Can you give these lines again with "darktable history" swapped for "processing steps" everywhere, leaving everything else unchanged?

::::

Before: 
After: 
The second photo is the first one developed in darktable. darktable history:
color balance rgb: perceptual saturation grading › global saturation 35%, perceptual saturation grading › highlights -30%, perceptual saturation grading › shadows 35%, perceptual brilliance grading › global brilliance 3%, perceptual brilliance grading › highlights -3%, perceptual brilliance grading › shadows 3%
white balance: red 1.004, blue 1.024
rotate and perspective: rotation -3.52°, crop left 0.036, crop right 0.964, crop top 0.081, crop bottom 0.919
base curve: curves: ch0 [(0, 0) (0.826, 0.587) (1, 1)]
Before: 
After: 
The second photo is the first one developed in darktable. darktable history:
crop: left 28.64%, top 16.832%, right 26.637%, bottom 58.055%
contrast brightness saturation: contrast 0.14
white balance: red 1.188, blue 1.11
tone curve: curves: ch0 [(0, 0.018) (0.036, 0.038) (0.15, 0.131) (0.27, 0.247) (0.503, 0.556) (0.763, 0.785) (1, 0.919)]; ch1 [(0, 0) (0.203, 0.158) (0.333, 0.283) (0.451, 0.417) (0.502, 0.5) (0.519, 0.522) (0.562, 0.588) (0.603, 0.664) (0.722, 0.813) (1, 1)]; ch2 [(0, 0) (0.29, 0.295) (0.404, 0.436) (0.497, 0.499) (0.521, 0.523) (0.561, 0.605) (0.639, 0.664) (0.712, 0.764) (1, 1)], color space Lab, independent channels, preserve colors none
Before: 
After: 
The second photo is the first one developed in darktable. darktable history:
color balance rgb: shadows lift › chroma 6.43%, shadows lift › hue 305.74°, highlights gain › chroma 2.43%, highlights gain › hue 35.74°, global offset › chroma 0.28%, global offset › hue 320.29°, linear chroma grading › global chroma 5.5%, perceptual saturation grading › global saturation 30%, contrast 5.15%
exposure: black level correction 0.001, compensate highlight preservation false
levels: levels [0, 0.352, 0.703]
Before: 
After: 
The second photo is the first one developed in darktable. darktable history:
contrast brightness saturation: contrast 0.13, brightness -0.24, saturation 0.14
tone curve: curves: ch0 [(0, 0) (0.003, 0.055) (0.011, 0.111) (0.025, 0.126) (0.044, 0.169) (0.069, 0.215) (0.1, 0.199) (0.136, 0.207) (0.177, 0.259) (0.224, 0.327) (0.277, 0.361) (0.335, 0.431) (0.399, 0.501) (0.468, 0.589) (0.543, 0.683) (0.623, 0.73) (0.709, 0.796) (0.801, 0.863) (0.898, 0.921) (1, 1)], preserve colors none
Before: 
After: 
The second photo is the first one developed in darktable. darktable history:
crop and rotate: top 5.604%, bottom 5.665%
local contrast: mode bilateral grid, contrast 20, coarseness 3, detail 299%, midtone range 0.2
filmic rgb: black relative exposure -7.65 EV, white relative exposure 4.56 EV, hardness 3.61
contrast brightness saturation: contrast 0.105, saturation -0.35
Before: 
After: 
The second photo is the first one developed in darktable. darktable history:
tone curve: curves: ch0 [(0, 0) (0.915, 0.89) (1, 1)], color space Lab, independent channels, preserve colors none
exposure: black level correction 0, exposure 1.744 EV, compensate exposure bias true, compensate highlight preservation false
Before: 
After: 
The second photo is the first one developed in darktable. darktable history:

::::

#### Right answer:
Before: 
After: 
The second photo is the first one developed in darktable. processing steps:
color balance rgb: perceptual saturation grading › global saturation 35%, perceptual saturation grading › highlights -30%, perceptual saturation grading › shadows 35%, perceptual brilliance grading › global brilliance 3%, perceptual brilliance grading › highlights -3%, perceptual brilliance grading › shadows 3%
white balance: red 1.004, blue 1.024
rotate and perspective: rotation -3.52°, crop left 0.036, crop right 0.964, crop top 0.081, crop bottom 0.919
base curve: curves: ch0 [(0, 0) (0.826, 0.587) (1, 1)]
Before: 
After: 
The second photo is the first one developed in darktable. processing steps:
crop: left 28.64%, top 16.832%, right 26.637%, bottom 58.055%
contrast brightness saturation: contrast 0.14
white balance: red 1.188, blue 1.11
tone curve: curves: ch0 [(0, 0.018) (0.036, 0.038) (0.15, 0.131) (0.27, 0.247) (0.503, 0.556) (0.763, 0.785) (1, 0.919)]; ch1 [(0, 0) (0.203, 0.158) (0.333, 0.283) (0.451, 0.417) (0.502, 0.5) (0.519, 0.522) (0.562, 0.588) (0.603, 0.664) (0.722, 0.813) (1, 1)]; ch2 [(0, 0) (0.29, 0.295) (0.404, 0.436) (0.497, 0.499) (0.521, 0.523) (0.561, 0.605) (0.639, 0.664) (0.712, 0.764) (1, 1)], color space Lab, independent channels, preserve colors none
Before: 
After: 
The second photo is the first one developed in darktable. processing steps:
color balance rgb: shadows lift › chroma 6.43%, shadows lift › hue 305.74°, highlights gain › chroma 2.43%, highlights gain › hue 35.74°, global offset › chroma 0.28%, global offset › hue 320.29°, linear chroma grading › global chroma 5.5%, perceptual saturation grading › global saturation 30%, contrast 5.15%
exposure: black level correction 0.001, compensate highlight preservation false
levels: levels [0, 0.352, 0.703]
Before: 
After: 
The second photo is the first one developed in darktable. processing steps:
contrast brightness saturation: contrast 0.13, brightness -0.24, saturation 0.14
tone curve: curves: ch0 [(0, 0) (0.003, 0.055) (0.011, 0.111) (0.025, 0.126) (0.044, 0.169) (0.069, 0.215) (0.1, 0.199) (0.136, 0.207) (0.177, 0.259) (0.224, 0.327) (0.277, 0.361) (0.335, 0.431) (0.399, 0.501) (0.468, 0.589) (0.543, 0.683) (0.623, 0.73) (0.709, 0.796) (0.801, 0.863) (0.898, 0.921) (1, 1)], preserve colors none
Before: 
After: 
The second photo is the first one developed in darktable. processing steps:
crop and rotate: top 5.604%, bottom 5.665%
local contrast: mode bilateral grid, contrast 20, coarseness 3, detail 299%, midtone range 0.2
filmic rgb: black relative exposure -7.65 EV, white relative exposure 4.56 EV, hardness 3.61
contrast brightness saturation: contrast 0.105, saturation -0.35
Before: 
After: 
The second photo is the first one developed in darktable. processing steps:
tone curve: curves: ch0 [(0, 0) (0.915, 0.89) (1, 1)], color space Lab, independent channels, preserve colors none
exposure: black level correction 0, exposure 1.744 EV, compensate exposure bias true, compensate highlight preservation false
Before: 
After: 
The second photo is the first one developed in darktable. processing steps:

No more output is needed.